Allow Binaries on Linux to Run on Well Known Privileged Ports
-
If you want to run a normal binary on Linux that will end up using a well known port (that is port 1024 and below, such as 80, 443, 25, etc.) you will generally be blocked by the kernel from doing this for safety reasons. You will need to do a setcap command to allow that binary to bind to that port. Very easy, but very hard to diagnose when things don't work.
setcap CAP_NET_BIND_SERVICE=+eip /path/to/binary
-
An example of this is a Gitea server binary. We have to do this every time that we update the package.
-
-
@Pete-S said in Allow Binaries on Linux to Run on Well Known Privileged Ports:
FYI
https://mangolassi.it/topic/25022/bind-linux-process-to-well-known-web-ports-when-not-rootI THOUGHT I had posted that, but I couldn't find it in a search. lol
-
Yeah, me too.
The search is not particularly good on nodebb.If you search for net_bind you would assume it would find both these post but it finds nothing.
Since this site isn't index by google and others anymore you can't use those to search either.
-
@scottalanmiller said in Allow Binaries on Linux to Run on Well Known Privileged Ports:
Very easy, but very hard to diagnose when things don't work.
Yep, couldn't figure out why MeshCentral wouldn't work after OS upgrade.
This was it. -
@Pete-S said in Allow Binaries on Linux to Run on Well Known Privileged Ports:
The search is not particularly good on nodebb.
Let's face it, it's crap.
-
@Pete-S said in Allow Binaries on Linux to Run on Well Known Privileged Ports:
Since this site isn't index by google and others anymore you can't use those to search either.
Yeah, no kidding.
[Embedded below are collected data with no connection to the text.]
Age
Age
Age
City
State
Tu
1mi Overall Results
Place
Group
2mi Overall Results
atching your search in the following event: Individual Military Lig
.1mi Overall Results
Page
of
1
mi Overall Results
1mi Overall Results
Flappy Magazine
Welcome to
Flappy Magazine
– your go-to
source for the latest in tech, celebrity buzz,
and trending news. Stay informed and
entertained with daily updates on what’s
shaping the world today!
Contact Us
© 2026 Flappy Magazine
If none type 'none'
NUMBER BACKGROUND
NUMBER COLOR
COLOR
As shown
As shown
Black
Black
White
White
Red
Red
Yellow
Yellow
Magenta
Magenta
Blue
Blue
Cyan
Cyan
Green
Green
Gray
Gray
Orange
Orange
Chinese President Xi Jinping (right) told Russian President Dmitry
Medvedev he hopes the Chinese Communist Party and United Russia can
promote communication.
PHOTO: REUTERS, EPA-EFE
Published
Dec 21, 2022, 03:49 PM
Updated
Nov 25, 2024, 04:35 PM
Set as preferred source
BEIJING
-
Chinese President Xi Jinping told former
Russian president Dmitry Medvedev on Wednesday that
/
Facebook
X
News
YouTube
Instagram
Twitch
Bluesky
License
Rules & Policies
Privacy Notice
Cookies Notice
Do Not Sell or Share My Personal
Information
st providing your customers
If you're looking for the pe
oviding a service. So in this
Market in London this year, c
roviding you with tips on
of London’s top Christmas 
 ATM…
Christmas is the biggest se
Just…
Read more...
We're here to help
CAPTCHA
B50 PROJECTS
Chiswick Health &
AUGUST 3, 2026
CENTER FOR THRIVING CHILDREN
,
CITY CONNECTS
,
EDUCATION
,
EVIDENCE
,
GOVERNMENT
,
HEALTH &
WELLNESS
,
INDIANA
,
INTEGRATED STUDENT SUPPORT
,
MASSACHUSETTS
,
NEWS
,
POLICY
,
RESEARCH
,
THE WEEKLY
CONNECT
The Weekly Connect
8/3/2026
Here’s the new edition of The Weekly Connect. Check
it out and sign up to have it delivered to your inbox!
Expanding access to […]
I have no idea why, though.
-
@Pete-S said in Allow Binaries on Linux to Run on Well Known Privileged Ports:
If you search for net_bind you would assume it would find both these post but it finds nothing.
It seems to only search "words", and that isn't a word or part of a word.
-
@Obsolesce said in Allow Binaries on Linux to Run on Well Known Privileged Ports:
@Pete-S said in Allow Binaries on Linux to Run on Well Known Privileged Ports:
If you search for net_bind you would assume it would find both these post but it finds nothing.
It seems to only search "words", and that isn't a word or part of a word.
That does seem to be the case. It's not smart at all.